7 thoughts on “PXW-Z280 and Z190 Firmware Version 4 Adds RTMP Streaming.”

    1. Quick question for you guys using the Z280. I’ve been an Ex1 user since 2009x then I moved into the EX1r, then the X200. All amazing cameras. I got the Z280 about a month ago and have noticed the power zoom to be really twitchy compared to the older cameras to the point that I’ve been blowing shots because the zoom speed ramps up too quickly.

      Does anyone here have a similar problem and/or is there a reasonable solution to it? I’m running v3.2 abscess curious to know if the new firmware addressed this issue.


      1. Apparently everybody has this problem. The zoom is not as smooth as even EX1/EX3. (I have both). It is not variable zoom. It seems to have just two zoom speeds. But Sony is not forthcoming with this shortcoming. And the lens is sharp only at about 2.8! At any other setting the image will not be sharp.

        1. It is a variable speed zoom. But this lens + camera cost nowhere near what most professional ENG zooms on their own cost, so to expect it to perform the same is wishful thinking. Also the EX1 was only a 14x zoom, this is a 20x so the speed becomes more exaggerated.

          When you have very small pixels as happens when you cram 4K of pixels on to such a small sensor you will be “diffraction limited” at small apertures. So when you stop down past f5.6 the image will go soft. This is just the way optics work and not much can be done about this unless you reduce the resolution.

          1. Thank you for your reply sir. But, with due respect, I find it difficult to agree. I mostly use this camera in HD and the picture is not comparable to my EX3 or EX1 in sharpness, in most situations. May be you mean because the sensor has 4K pixels crammed into small area, but then that means this model fails in what it claims to be.
            If memory serves the EX3 did not cost more than the Z280 .
            I have tried three or four remote zoom controls with this camera and could never get variable zoom, it just gives two speeds. I had to return two previous buys and this is the third one I am talking about so I am sure it is not a malfunction of my piece.

  1. Diffraction will soften both the HD and 4K. It is an optical limitation and affects ALL digital cameras. The smaller the pixel, the larger the aperture where it becomes apparent. The EX1 suffers from it too, but because of the significantly larger pixels you won’t see it until f11. It’s why most high resolution phone cameras have a large fixed aperture as any smaller aperture would make the image soft. It’s why small handycams like the Z90 now include ND filters as it is essential that the aperture is kept large to stay out of diffraction softening. It does mean the Z280 only has a very narrow range of apertures where it will remain sharp.

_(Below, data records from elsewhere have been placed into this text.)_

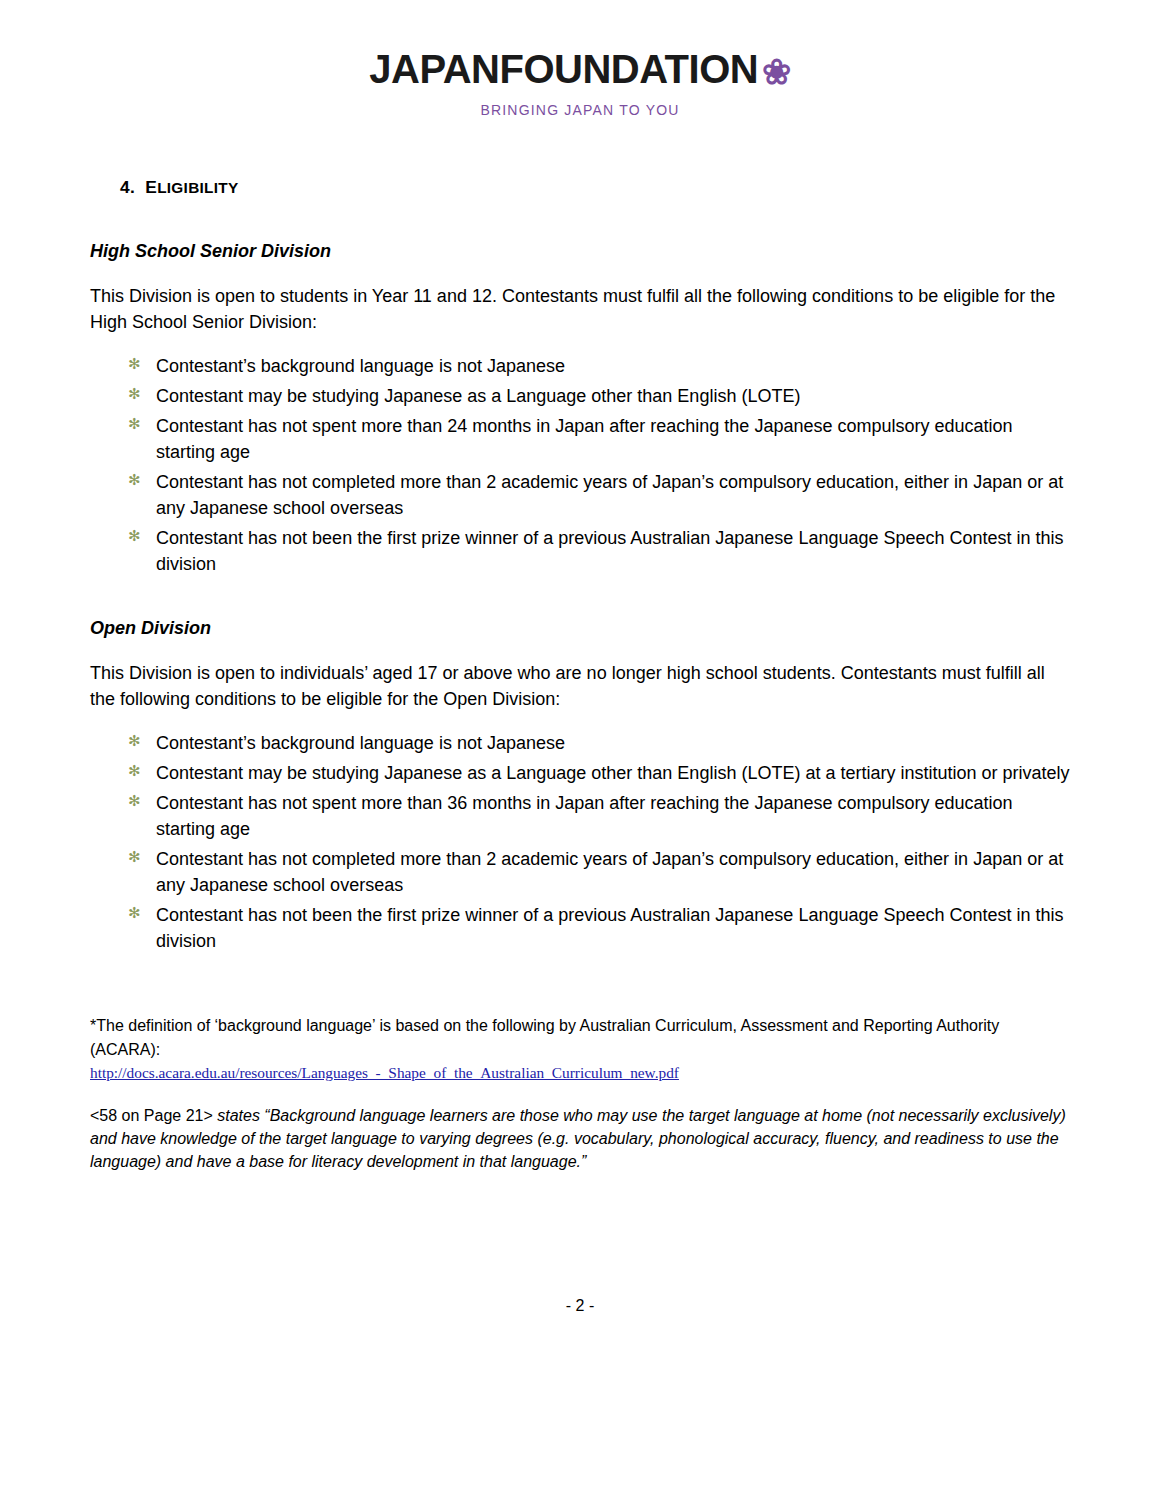JAPAN FOUNDATION❀
BRINGING JAPAN TO YOU
4. ELIGIBILITY
High School Senior Division
This Division is open to students in Year 11 and 12. Contestants must fulfil all the following conditions to be eligible for the High School Senior Division:
Contestant’s background language is not Japanese
Contestant may be studying Japanese as a Language other than English (LOTE)
Contestant has not spent more than 24 months in Japan after reaching the Japanese compulsory education starting age
Contestant has not completed more than 2 academic years of Japan’s compulsory education, either in Japan or at any Japanese school overseas
Contestant has not been the first prize winner of a previous Australian Japanese Language Speech Contest in this division
Open Division
This Division is open to individuals’ aged 17 or above who are no longer high school students. Contestants must fulfill all the following conditions to be eligible for the Open Division:
Contestant’s background language is not Japanese
Contestant may be studying Japanese as a Language other than English (LOTE) at a tertiary institution or privately
Contestant has not spent more than 36 months in Japan after reaching the Japanese compulsory education starting age
Contestant has not completed more than 2 academic years of Japan’s compulsory education, either in Japan or at any Japanese school overseas
Contestant has not been the first prize winner of a previous Australian Japanese Language Speech Contest in this division
*The definition of ‘background language’ is based on the following by Australian Curriculum, Assessment and Reporting Authority (ACARA):
http://docs.acara.edu.au/resources/Languages_-_Shape_of_the_Australian_Curriculum_new.pdf
<58 on Page 21> states “Background language learners are those who may use the target language at home (not necessarily exclusively) and have knowledge of the target language to varying degrees (e.g. vocabulary, phonological accuracy, fluency, and readiness to use the language) and have a base for literacy development in that language.”
- 2 -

    Unfortunately there is nothing that can be done about it other than using a much larger sensor which would then limit the zoom range. Or using bigger pixels combined with reducing the resolution to HD only. It’s one of the main drivers behind the use of large sensor cameras for 4K and above. The Z280 is designed as a 4K camera with a large zoom range. To achieve both at a sensible price, reasonable size and weight requires compromises to be made within the limitations of current sensor optical technologies.

    Further to this the z280 uses a lot less sharpening than the EX1 etc. Because the sensor resolution is much greater, less sharpening via edge contrast boosting can be used to achieve full resolution. This results in a more true to life image with fewer artefacts, however it may look softer when the scene contrast is lower or less detailed. Sharpness is primarily a function of contrast. The EX1 series with their lower resolution sensors relied heavily on edge contrast enhancement to make the image look sharp and as a result the images would appear crisp even when actually low resolution or lower contrast.